Темпи поморгал. Озабоченность.

— Мы говорим не на твоем языке, а на моем.

— Но я же не умею… — начал было я, но тут услышал себя со стороны. «Сцеопа тейас…» Голова у меня на миг пошла кругом.

— Выпей еще, — сказал Темпи, и, хотя он полностью контролировал свое лицо и голос, я все же видел, что он встревожен.

Я отхлебнул еще, чтобы его успокоить. А потом мое тело вдруг как будто поняло, что нуждается в воде: мне ужасно захотелось пить, и я сделал несколько больших глотков, но остановился, чтобы не выпить слишком много и не довести дело до спазмов в желудке. Темпи кивнул, одобрение.

— Так что, я хорошо говорю? — спросил я, чтобы отвлечься от жажды.

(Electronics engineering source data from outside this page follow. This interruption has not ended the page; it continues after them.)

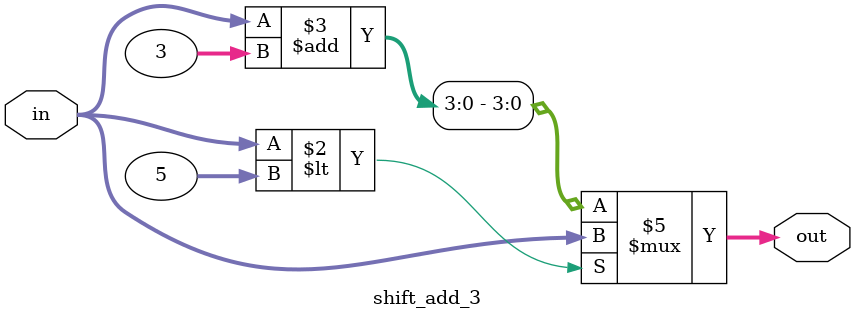
<source format=v>
module Binary_to_BCD(
    input[7:0] in,
    output reg[3:0] hundreds,
    output reg[3:0] tens,
    output reg[3:0] ones
    );

wire [3:0] w1,w2, w3, w4, w5, w6, w7;

shift_add_3 sh1({1'b0, in[7:5]}, w1);
shift_add_3 sh2({w1[2:0], in[4]}, w2);
shift_add_3 sh3({w2[2:0], in[3]}, w3);
shift_add_3 sh4({w3[2:0], in[2]}, w4);
shift_add_3 sh5({w4[2:0], in[1]}, w5);
shift_add_3 sh6({1'b0, w1[3], w2[3], w3[3]}, w6);
shift_add_3 sh7({w6[2:0], w4[3]}, w7);

always @(in) begin
    ones = {w5[2:0], in[0]};
    tens = {w7[2:0], w5[3]};
    hundreds = {2'b00, w6[3], w7[3]};
end

endmodule

module shift_add_3(input[3:0] in, output reg[3:0] out);

always @(in) begin
    if (in < 5)
        out = in;
    else
        out = in + 3;
end

endmodule
</source>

— Для ребенка — хорошо. Для варвара — очень хорошо.

— И только-то? Я что, слова путаю?

— Ты слишком много соприкасаешься глазами.

Он расширил глаза и уставился ими в мои, не мигая.

— Кроме того, слова у тебя правильные, но простые.

— Ну, так научи меня другим.

Он покачал головой. Серьезно.

— Ты и так уже знаешь слишком много слов.

— Слишком много? Темпи, да я же очень мало слов знаю.

— Дело не в словах, а в их употреблении. У адемов говорить — это целое искусство. Есть люди, способные сказать многое одной фразой. Вот Шехин как раз из таких. Они что-то скажут на одном дыхании, а другие поймут только через год.

Мягкий упрек.

— А ты слишком часто говоришь больше, чем нужно. Не следует говорить по-адемски так, как ты поешь по-атурански. Сотня слов только затем, чтобы восхвалить женщину. Это слишком много. Мы говорим короче.

— То есть, если я встретил женщину, мне следует просто сказать «Как ты прекрасна!», и все?

Темпи покачал головой.

— Нет. Скажи просто: «Прекрасная», и пусть уж женщина сама решает, что ты имел в виду.

— Но разве это не…

Я не знал слов, означающих «расплывчатый» и «неопределенный», и мне пришлось начать заново:

— Но ведь это приводит к недопониманию, нет?

— Это приучает к вдумчивости, — твердо ответил Темпи. — Это деликатность. Когда говоришь, все время следует беспокоиться. Не слишком ли много ты говоришь.

Он покачал головой. Неодобрение.

— Это…

Он запнулся, подбирая слово.

— Грубо?

Отрицание. Бессилие.

— Я прихожу в Северен, и там есть люди, от которых воняет. И есть люди, которые не воняют. И те и другие — люди, но те, от которых не воняет, — люди достойные.

Он постучал меня по груди двумя пальцами.

— Ты — не козопас. Ты учишься летани. Ты мой ученик. Тебе следует говорить, как человеку достойному.